● **TASK INSTRUCTIONS**
a - In the Teen Read Week book list, what is the title of the sequel to Peeps?
b - Carry on the Teen Read Week book list past its final entry on Sweetblood.

Teen Read Week: Books with Bite
Teen Read Week: Books with Bite
Read a few “books with bite” during Teen Read Week (October 12-18, 2008). These vampires will keep you turning the pages.
Blending science with humor and horror in Peeps, author Scott Westerfeld creates a unique world where a parasite causes vampirism. College freshman Cal becomes infected with the parasite, but is “partly immune.” So, he joins an underground organization that fights the “peeps” (vampires) and discovers a dark conspiracy. If you enjoy this ALA Young Adult Top Ten Selection, check out the sequel: The Last Days.
Glass Houses, by Rachel Caine, starts off the Morganville Vampires series by introducing Claire, a college freshman in Morganville, TX. Claire escapes dorm life for off-campus living – only to discover a town full of the living dead. Other books in the series: The Dead Girls Dance, Midnight Alley, and Feast of Fools.
Several teens at a prestigious school in New York City begin to experience strange symptoms and discover they are vampires in Blue Bloods by Melissa de la Cruz. Many of the city’s elite are “blue bloods,” or vampires, but another group has begun to stalk and kill some of them. Next up in the series: Masquerade: A Blue Bloods Novel.
In Vampire Academy by Richelle Mead, Lissa, a mortal vampire princess, and Rose, her half-human/half-vampire best friend, have been dragged back to St. Vladimirs Academy, a boarding school for vampires. Together, the teenage girls face danger, peer pressure, gossip, and the undead. Next in the series: Frostbite.
Pete Hautman’s novel Sweetblood has a different perspective on vampirism. Teenage Lucy is diabetic and believes diabetics were the original “vampires” before insulin was discovered. She gets involved in the goth subculture and meets someone who claims to be a real vampire in an Internet chat room. Her grades plummet, her diabetes worsens, and everything in her life starts to fall apart.

● **ENTRIES SHOWN**
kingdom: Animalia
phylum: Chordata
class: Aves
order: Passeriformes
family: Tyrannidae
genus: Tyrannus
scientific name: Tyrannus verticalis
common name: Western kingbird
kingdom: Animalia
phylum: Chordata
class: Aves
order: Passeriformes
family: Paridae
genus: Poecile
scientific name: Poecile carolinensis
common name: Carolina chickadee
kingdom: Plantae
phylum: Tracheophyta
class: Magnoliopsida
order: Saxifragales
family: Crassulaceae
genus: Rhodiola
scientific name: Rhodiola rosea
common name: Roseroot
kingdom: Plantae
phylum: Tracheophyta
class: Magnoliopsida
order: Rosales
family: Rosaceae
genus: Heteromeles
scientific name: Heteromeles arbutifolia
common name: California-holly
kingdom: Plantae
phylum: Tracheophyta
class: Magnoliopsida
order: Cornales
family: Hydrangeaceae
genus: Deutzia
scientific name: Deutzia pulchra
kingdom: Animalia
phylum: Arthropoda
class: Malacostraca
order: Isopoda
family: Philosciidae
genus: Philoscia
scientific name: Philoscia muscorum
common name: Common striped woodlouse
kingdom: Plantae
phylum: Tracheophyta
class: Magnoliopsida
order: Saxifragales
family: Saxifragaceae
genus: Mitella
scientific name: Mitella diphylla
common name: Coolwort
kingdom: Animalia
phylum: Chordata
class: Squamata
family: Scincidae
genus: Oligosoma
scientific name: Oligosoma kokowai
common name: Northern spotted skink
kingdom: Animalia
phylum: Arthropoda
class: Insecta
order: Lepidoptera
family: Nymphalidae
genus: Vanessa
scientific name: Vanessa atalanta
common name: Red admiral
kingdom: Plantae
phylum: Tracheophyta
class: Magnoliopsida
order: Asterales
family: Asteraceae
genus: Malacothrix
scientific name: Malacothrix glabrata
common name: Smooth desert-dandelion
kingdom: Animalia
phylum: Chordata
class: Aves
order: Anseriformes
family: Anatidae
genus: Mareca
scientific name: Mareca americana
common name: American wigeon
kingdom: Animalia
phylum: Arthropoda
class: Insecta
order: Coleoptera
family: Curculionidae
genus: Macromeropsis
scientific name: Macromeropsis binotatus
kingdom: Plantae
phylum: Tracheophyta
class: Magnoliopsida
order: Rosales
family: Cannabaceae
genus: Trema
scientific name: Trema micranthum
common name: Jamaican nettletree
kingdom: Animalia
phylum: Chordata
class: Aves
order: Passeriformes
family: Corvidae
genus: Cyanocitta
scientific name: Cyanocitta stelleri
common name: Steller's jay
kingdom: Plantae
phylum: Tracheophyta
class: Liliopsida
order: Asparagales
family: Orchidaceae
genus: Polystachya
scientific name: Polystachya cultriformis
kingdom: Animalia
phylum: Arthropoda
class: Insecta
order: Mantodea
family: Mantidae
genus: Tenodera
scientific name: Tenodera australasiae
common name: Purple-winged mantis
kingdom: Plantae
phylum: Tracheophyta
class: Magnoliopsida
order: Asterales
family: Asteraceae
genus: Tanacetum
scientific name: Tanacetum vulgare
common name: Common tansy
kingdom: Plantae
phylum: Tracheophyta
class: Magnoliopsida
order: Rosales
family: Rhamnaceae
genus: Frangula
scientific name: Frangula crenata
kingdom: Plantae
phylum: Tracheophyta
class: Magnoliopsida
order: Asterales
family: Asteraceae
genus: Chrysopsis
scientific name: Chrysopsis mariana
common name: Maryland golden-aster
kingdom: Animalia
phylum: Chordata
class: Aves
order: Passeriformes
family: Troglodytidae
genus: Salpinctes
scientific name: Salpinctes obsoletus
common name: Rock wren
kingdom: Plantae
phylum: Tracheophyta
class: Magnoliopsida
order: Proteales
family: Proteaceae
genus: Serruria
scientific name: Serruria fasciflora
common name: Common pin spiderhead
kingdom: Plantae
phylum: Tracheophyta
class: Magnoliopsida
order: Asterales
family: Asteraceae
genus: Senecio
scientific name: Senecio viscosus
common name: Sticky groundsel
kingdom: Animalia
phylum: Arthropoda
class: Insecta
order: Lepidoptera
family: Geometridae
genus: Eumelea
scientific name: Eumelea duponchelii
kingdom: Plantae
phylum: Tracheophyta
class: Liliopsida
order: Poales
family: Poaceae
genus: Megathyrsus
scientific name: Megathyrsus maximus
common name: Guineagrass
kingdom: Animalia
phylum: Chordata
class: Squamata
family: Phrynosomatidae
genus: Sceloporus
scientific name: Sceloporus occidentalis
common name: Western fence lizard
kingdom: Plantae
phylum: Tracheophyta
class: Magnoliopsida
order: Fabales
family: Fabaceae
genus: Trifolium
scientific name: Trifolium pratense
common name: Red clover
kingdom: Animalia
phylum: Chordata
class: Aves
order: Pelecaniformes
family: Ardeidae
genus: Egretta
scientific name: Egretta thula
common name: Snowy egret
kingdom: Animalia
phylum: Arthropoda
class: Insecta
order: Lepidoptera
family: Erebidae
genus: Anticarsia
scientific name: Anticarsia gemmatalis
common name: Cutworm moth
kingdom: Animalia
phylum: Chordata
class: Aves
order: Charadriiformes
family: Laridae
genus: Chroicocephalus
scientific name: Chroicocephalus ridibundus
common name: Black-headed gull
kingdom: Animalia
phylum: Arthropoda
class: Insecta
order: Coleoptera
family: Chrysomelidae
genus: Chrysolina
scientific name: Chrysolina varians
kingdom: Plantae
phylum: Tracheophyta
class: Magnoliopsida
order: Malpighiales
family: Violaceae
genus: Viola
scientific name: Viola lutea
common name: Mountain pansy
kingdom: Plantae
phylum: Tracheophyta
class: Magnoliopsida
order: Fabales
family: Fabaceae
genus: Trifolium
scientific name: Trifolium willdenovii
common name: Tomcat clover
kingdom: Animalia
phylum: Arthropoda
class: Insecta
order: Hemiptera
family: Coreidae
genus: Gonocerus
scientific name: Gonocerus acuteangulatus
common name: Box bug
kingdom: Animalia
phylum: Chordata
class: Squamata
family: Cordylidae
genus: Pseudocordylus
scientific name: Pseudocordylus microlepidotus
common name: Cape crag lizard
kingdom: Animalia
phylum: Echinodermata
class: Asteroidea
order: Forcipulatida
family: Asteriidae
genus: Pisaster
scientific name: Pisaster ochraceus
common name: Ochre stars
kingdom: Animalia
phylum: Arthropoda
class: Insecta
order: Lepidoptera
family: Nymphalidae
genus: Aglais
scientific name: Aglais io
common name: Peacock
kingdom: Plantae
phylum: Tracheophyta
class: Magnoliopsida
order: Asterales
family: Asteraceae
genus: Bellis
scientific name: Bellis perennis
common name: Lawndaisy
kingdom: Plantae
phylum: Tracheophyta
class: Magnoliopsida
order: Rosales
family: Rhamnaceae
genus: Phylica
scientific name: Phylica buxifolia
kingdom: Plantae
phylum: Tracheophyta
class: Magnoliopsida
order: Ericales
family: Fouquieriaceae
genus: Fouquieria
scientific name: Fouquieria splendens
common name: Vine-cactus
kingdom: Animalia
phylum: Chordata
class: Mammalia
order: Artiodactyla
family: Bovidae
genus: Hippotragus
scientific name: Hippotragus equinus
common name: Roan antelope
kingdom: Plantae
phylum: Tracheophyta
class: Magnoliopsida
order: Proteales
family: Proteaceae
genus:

● **LIST OF ANSWERS**
a - The Last Days

b -
Vampire Kisses by Ellen Schreiber follows Raven, a 16-year old goth outcast obsessed with vampires. A mysterious family (of vampires?) moves in to her small town and Raven falls for their son. Other books in the series: Kissing Coffins, Vampireville, Dance with a Vampire, and The Coffin Club.
In the New York Times bestseller, Twilight by Stephenie Meyer, teenage Bella moves from Phoenix to Forks, a boring small town in Washington. Everything changes when she meets and falls in love with Edward, a vampire. Finish the series: New Moon, Eclipse, and Breaking Dawn.
After flunking out of his previous school, 15-year old Cody transfers to Vlad Dracul Magnet School in the satirical novel Vampire High by Douglas Rees. Cody quickly learns that almost all of the gifted students are vampires and he’s only been accepted to play on the state-mandated water polo team since vampires will die if they get wet.
In the Forests of the Night was published when the author, Amelia Atwater-Rhodes, was only fourteen years old. The book depicts the vampire Risika with flashbacks to her mortal life as Rachel over 300 years ago. Risika battles Aubrey, another vampire, when Aubrey threatens the one thing she cares about. More vampire novels by Amelia Atwater-Rhodes: Demon in My View, Shattered Mirror, and Midnight Predator.